- _TASK_: When you transcribe the entries, reproduce every character and exclude the images.

- _DATA PROVIDED_:
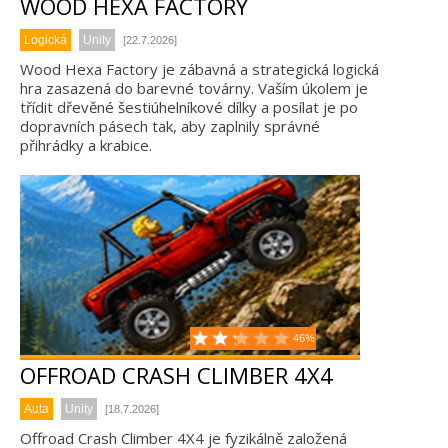
WOOD HEXA FACTORY
Logická
Unity
[22.7.2026]
Wood Hexa Factory je zábavná a strategická logická
hra zasazená do barevné továrny. Vaším úkolem je
třídit dřevěné šestiúhelníkové dílky a posílat je po
dopravních pásech tak, aby zaplnily správné
přihrádky a krabice.
46%
OFFROAD CRASH CLIMBER 4X4
Auta
Unity
[18.7.2026]
Offroad Crash Climber 4X4 je fyzikálně založená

- _OUTPUT_:
WOOD HEXA FACTORY
Logická
Unity
[22.7.2026]
Wood Hexa Factory je zábavná a strategická logická
hra zasazená do barevné továrny. Vaším úkolem je
třídit dřevěné šestiúhelníkové dílky a posílat je po
dopravních pásech tak, aby zaplnily správné
přihrádky a krabice.
46%
OFFROAD CRASH CLIMBER 4X4
Auta
Unity
[18.7.2026]
Offroad Crash Climber 4X4 je fyzikálně založená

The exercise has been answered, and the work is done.